Three RV manufacturers recently filed bankruptcy and two have halted production. Others simply went out of business, creating additional challenges for the dealers who sold those manufacturers’ products in the past or who have those companies’ products in inventory. 

Dealers can easily find themselves owed tens of thousands of dollars, or more, from manufacturers for warranty reimbursements, incentives, and other spiffs that become virtually uncollectible if the manufacturer ceases its business operations. This challenging business environment means RV dealers should re-evaluate their manufacturer business partners, and determine their exposure to risks from a manufacturer, according to RV Executive Today, a publication of the Recreation Vehicle Dealers Association (RVDA). 

What are a bankrupt RV manufacturer’s warranty obligations? The answer can depend on whether the RV manufacturer will reorganize or liquidate in bankruptcy. Fleetwood Enterprises Inc. and Monaco Coach Coach. announced intentions to remain in business and to reorganize under Chapter 11 of the U.S. Bankruptcy Code. 

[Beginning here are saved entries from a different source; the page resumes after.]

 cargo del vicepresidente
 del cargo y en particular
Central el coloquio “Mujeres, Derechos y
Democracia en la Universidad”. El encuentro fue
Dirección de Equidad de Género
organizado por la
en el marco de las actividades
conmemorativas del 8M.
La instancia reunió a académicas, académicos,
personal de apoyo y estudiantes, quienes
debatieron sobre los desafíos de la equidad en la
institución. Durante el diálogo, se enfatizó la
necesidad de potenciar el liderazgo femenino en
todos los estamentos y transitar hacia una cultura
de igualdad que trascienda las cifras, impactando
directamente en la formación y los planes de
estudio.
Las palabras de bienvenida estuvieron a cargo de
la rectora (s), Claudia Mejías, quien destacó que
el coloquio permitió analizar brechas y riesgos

A bankrupt manufacturer can either retain its warranty obligations or cancel them, and it has the power to choose. Bankruptcy experts point out that a manufacturer that intends to reorganize or be purchased, and to remain in business (like Fleetwood and Monaco), would likely retain some of its obligations to provide warranty and service support. 

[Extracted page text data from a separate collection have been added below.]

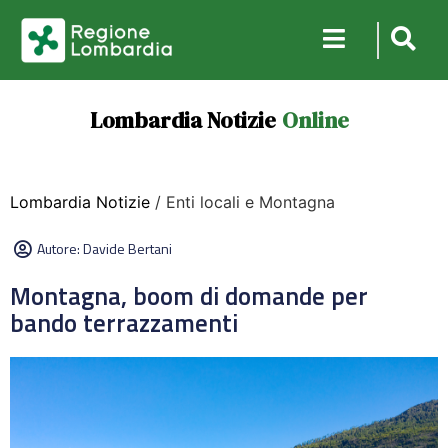
Lombardia Notizie
Online
Lombardia Notizie
/ Enti locali e Montagna
Autore:
Davide Bertani
Montagna, boom di domande per
bando terrazzamenti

If a manufacturer decides to liquidate and go out of business under the bankruptcy code, the bankruptcy court may set up a process to determine whether warranty obligations will or will not be paid. 

How can dealers handle sales of existing units, warranty obligations, financing, and some other issues when a manufacturer does go out of business? RVDA offers the following considerations: 

  • Discuss with your dealership’s attorney the possibility of titling the out of business manufacturer’s units in your dealership’s name, and selling them used with a limited express warranty, or “as is.” 
  •  Remember, there may still be component warranties for the chassis and appliances, etc. that are not affected by the RV manufacturer’s bankruptcy. 
  •  If you sell the vehicle as new, there needs to be full disclosure as to the manufacturer’s inability to pay for warranty work, and likely a prominent disclosure on the bill of sale. 
  • Do your contracts with consumers specifically disclaim express and implied warranties? Review your contracts with consumers who bought units built by the out of business manufacturer. Did you assume responsibility for the warranty work? Or does your paperwork indicate that the only warranty is the manufacturer’s warranty, and only the manufacturer is responsible for warranty work? 
  • In some states, it may be illegal to sell a new vehicle without a warranty, or to sell a vehicle as new if the manufacturer is no longer licensed to do business in the state. Check your state’s law. 
  • In the recent past, lenders have told dealers they will not accept financing requests for new or used units built by manufacturers who had gone out of business. 
  • If a bankruptcy reorganization turns into a liquidation, discuss with your dealership’s attorney whether your good faith effort to repair a customer’s warranty issue, without seeking reimbursement, is inconsistent with your disclaimer of implied warranties, and whether you may be obligated for additional repairs. Is there a contract disclosure/customer acknowledgement you can use to perform these good faith repairs? 

Several extended service agreement companies offer agreements for new units that carry no manufacturer warranty.